The lineage graph is computed on-the-fly from the current state of pipelines and their source files. It is not cached — each request reads all pipeline files and constructs the graph from scratch. For large deployments, the namespace filter can significantly reduce response time by limiting the scope of the graph.

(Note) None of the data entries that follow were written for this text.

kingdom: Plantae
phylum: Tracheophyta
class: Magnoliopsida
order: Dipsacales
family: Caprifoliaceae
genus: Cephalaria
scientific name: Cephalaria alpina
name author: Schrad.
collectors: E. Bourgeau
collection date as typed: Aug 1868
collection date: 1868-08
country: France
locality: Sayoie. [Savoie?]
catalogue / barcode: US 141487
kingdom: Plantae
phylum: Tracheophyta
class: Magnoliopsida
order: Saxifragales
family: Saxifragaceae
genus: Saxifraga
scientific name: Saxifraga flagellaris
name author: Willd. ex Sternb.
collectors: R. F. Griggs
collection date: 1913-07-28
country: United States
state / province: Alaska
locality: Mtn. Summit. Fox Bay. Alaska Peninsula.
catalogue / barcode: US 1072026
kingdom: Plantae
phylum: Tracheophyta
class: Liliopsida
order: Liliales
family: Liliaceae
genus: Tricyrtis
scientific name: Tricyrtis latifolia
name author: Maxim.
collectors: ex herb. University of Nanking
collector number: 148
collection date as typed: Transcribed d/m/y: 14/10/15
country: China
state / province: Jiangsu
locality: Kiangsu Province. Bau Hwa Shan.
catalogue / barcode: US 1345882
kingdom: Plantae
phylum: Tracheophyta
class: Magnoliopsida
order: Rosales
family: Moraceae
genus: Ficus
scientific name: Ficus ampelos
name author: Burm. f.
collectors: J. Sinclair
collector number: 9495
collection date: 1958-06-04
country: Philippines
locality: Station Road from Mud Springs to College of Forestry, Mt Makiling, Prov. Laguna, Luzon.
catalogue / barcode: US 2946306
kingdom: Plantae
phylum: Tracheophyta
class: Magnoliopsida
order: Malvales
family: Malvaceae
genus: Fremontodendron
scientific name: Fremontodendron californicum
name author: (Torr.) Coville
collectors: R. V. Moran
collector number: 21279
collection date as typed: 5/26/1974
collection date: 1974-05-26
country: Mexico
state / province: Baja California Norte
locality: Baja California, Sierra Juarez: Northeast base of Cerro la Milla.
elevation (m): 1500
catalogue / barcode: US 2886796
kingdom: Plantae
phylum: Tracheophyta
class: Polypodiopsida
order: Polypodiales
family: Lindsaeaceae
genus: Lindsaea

How Dependencies Are Detected
Dependencies are extracted by parsing pipeline source files:
| Function | Creates Edge | Example |
|---|---|---|
ref('layer.name') | ref edge from table:{ns}.{layer}.{name} to the pipeline | {{ ref('bronze.raw_orders') }} |
ref('ns.layer.name') | ref edge from table:{ns}.{layer}.{name} to the pipeline | {{ ref('shared.silver.customers') }} |
landing_zone('name') | landing_input edge from landing:{ns}.{name} to the pipeline | {{ landing_zone('raw-uploads') }} |
| (implicit) | produces edge from the pipeline to table:{ns}.{layer}.{pipeline_name} | Every pipeline produces a table with the same name |
Cross-namespace references (3-part ref()) create edges that span namespaces, even when the lineage is filtered to a single namespace. The portal renders these as cross-boundary connections.